In one of his last encounters with journalists Ingo Holland spoke to the FAZ in February of that year. At that time he told about the painful experiences of the corona pandemic. “People like Ingo Holland need people around them,” said the portrait of Holland. The star chef himself said: “I refused to give my seminars with a mask and acrylic walls.”
Born in Klingenberg, he is not only known in Germany for his books, but also for his green tins labeled “Altes Gewürzamt”, thousands of which are stored on the ground floor and three to six pallets are shipped every day. Because Holland was dissatisfied with the spices supplied, he founded the company “Altes Gewürzamt” in 2001. The tin cans contain spices and mixtures that are known and loved by ambitious hobby cooks and those with a star. Corona has ensured that they became even more popular and sales went up as people left the house less and rediscovered their kitchen.
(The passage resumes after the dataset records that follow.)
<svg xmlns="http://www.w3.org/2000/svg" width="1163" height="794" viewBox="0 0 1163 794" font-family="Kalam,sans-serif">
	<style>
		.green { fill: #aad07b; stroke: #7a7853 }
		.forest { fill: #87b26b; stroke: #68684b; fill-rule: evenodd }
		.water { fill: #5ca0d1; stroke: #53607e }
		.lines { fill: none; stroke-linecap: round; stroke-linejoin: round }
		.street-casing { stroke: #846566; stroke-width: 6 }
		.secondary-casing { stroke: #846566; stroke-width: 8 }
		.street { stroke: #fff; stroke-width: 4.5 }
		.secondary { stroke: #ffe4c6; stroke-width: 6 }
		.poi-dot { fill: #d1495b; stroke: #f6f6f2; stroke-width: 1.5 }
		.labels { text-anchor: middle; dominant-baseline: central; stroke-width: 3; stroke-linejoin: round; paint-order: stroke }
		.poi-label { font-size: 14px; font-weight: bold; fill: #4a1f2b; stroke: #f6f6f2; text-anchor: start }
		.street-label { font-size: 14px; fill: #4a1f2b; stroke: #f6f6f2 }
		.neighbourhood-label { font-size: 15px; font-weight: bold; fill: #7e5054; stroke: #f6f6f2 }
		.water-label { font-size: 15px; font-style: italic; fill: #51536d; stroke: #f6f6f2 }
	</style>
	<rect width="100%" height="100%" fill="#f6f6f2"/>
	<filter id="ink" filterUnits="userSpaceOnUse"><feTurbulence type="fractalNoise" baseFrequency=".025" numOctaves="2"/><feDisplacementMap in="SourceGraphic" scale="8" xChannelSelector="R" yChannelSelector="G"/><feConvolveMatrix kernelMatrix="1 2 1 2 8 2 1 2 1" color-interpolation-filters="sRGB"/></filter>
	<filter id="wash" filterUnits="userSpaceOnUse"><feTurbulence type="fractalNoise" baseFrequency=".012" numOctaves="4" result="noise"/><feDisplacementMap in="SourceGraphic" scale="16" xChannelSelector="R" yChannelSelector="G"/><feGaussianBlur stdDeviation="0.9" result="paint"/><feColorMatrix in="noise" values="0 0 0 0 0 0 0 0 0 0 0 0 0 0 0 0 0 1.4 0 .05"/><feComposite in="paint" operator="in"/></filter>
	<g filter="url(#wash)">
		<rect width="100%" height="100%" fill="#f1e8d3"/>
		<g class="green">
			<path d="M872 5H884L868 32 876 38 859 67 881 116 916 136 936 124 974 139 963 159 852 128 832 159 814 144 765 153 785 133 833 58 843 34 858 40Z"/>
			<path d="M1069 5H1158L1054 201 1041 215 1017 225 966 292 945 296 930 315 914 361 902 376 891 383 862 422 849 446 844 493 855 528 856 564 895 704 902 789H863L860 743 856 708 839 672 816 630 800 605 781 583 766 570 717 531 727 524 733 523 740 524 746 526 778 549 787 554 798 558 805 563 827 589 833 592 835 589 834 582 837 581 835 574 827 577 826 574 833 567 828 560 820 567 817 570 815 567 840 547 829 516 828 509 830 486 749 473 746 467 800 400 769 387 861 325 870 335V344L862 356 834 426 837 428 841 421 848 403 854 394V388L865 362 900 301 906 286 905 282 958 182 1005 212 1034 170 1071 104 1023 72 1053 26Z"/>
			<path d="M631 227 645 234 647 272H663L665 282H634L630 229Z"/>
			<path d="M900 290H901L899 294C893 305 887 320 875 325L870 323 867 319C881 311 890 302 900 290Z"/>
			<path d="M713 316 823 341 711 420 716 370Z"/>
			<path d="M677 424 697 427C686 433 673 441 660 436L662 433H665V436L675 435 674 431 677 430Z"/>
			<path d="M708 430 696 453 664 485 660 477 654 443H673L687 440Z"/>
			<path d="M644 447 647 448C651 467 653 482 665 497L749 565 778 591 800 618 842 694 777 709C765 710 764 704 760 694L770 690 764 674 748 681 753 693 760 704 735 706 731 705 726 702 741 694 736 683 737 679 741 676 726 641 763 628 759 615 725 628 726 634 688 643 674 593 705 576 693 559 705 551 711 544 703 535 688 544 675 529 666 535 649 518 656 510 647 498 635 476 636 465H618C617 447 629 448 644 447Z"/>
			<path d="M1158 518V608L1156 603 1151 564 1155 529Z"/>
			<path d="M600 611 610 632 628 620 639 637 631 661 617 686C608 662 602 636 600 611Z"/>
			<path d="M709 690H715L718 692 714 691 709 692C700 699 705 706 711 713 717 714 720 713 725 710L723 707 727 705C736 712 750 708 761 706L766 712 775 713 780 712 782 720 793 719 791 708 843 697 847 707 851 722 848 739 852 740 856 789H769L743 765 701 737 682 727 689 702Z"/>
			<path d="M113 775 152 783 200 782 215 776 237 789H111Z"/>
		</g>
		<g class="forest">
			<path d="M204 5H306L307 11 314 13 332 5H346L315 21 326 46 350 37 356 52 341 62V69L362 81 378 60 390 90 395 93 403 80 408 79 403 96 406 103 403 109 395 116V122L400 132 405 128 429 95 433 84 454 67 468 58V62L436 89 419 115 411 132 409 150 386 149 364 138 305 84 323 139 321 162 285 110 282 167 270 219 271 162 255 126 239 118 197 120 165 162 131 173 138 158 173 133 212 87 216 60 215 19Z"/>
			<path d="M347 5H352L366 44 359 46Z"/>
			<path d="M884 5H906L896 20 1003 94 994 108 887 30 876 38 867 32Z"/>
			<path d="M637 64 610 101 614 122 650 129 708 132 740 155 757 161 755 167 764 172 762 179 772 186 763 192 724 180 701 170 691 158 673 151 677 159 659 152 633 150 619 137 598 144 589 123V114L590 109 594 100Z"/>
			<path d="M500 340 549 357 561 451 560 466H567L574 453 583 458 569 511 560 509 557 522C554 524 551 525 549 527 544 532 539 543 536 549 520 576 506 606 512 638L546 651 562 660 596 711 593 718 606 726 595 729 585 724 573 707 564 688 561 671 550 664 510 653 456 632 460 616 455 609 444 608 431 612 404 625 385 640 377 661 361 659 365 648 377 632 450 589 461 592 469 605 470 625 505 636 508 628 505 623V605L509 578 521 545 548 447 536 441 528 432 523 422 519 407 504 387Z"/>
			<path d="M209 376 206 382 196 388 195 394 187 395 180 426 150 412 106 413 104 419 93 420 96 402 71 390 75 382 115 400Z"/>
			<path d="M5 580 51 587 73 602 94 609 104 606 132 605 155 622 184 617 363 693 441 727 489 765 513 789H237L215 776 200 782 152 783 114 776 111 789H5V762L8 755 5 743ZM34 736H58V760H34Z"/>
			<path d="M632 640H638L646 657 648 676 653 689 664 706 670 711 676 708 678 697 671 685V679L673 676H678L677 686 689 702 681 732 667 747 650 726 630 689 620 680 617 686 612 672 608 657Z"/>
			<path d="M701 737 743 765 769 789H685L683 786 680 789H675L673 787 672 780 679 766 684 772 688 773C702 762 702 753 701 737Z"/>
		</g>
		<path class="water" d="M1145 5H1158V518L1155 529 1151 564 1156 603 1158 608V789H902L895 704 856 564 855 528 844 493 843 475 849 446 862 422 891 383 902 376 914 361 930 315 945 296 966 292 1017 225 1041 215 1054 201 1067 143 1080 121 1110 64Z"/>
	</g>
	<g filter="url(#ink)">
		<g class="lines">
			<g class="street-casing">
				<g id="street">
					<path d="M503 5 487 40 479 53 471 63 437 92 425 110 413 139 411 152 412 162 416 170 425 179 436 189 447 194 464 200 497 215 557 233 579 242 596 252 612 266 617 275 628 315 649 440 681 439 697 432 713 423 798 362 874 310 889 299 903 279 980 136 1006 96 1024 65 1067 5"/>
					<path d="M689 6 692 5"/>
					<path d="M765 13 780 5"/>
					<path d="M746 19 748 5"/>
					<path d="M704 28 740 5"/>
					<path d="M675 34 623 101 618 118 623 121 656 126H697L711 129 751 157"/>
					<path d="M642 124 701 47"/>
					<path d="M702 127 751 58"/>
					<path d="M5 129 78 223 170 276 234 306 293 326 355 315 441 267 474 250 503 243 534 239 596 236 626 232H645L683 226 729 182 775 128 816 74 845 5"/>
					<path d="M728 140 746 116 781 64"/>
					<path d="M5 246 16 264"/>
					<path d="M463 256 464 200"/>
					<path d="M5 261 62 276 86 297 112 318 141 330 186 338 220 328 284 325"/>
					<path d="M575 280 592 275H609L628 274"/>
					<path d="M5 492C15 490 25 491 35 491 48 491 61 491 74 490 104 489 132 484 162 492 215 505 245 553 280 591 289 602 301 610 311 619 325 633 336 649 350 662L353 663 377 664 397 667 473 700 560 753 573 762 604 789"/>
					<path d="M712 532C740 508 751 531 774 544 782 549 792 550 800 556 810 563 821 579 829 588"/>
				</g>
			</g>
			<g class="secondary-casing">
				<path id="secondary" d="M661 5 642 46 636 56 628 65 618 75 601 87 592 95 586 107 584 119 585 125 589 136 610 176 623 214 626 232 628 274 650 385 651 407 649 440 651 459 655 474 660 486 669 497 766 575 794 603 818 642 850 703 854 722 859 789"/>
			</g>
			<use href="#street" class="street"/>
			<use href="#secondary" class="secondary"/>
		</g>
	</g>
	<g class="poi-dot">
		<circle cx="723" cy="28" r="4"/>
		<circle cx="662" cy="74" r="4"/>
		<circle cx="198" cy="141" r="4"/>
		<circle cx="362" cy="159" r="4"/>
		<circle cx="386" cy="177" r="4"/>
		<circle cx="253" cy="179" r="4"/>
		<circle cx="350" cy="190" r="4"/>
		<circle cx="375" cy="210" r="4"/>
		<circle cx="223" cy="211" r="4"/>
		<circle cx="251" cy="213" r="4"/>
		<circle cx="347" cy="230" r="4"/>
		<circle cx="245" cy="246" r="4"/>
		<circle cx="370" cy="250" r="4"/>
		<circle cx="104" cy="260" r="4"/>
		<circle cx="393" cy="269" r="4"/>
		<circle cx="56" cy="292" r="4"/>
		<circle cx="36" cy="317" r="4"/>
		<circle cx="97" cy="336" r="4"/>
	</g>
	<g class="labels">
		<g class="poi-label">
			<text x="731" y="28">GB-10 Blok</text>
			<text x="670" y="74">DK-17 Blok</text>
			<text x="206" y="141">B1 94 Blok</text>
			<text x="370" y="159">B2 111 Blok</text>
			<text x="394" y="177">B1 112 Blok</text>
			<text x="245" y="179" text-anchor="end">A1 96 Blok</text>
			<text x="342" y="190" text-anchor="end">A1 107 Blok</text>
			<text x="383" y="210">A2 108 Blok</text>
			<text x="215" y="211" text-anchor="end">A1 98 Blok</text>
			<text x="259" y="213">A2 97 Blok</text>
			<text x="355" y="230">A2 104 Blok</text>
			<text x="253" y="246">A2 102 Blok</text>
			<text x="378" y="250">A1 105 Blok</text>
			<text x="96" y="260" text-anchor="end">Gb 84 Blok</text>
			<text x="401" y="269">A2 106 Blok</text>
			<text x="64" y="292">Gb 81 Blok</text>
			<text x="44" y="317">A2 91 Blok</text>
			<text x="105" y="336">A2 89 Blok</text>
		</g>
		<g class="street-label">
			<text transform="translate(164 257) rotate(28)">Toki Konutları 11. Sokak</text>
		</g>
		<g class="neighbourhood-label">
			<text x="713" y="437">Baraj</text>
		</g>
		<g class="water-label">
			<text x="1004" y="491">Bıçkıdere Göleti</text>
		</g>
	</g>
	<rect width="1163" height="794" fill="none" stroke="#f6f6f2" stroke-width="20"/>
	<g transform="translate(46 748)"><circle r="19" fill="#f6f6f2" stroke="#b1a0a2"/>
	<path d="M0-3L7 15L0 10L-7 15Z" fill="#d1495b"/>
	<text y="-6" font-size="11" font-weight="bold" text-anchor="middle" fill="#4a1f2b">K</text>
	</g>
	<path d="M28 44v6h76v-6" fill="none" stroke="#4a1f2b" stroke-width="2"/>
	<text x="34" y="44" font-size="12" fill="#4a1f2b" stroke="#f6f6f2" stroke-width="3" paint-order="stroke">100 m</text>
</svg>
Tough transition from apprentice to star chef
Holland had developed 350 varieties. Where he bought the spices, how he processed them, the proportions of the mixtures remained his secret. His company had grown to 50 employees over the years.
Originally, Holland learned the profession of a chef: he went the long and hard way through the kitchen, which in the end earned him a star in the GuideMichelin had brought. At the age of fifteen, the native of Lower Franconia commuted from Klingenberg to Frankfurt up to six times a week to learn the art of cooking at the Hotel Frankfurter Hof. He then left the house at six in the morning and returned at half past eleven in the night. The first break after nine hours of work was not uncommon. “My apprenticeship years were rock hard,” he told the FAZ in February
During his further training he worked with Dieter Müller in Schweizer Stuben and with Harald Wohlfahrt in Traube Tonbach. Finally, in 1989, he founded the “Winzerstübchen” restaurant. Holland was 31 years young at the time. His restaurant was where he was born: in Klingenberg am Main. Just two years later, the Michelin Guide awarded him a star. In 1997 he took the staff and concept with him and from then on he cooked for his guests in the “Zum Alten Rentamt”, which was also in Klingenberg. Holland’s career as a spice specialist also began at that time.
The success story of Ingo Holland ended with a complete surprise. His books, his skills as a cook and a spice expert will be remembered.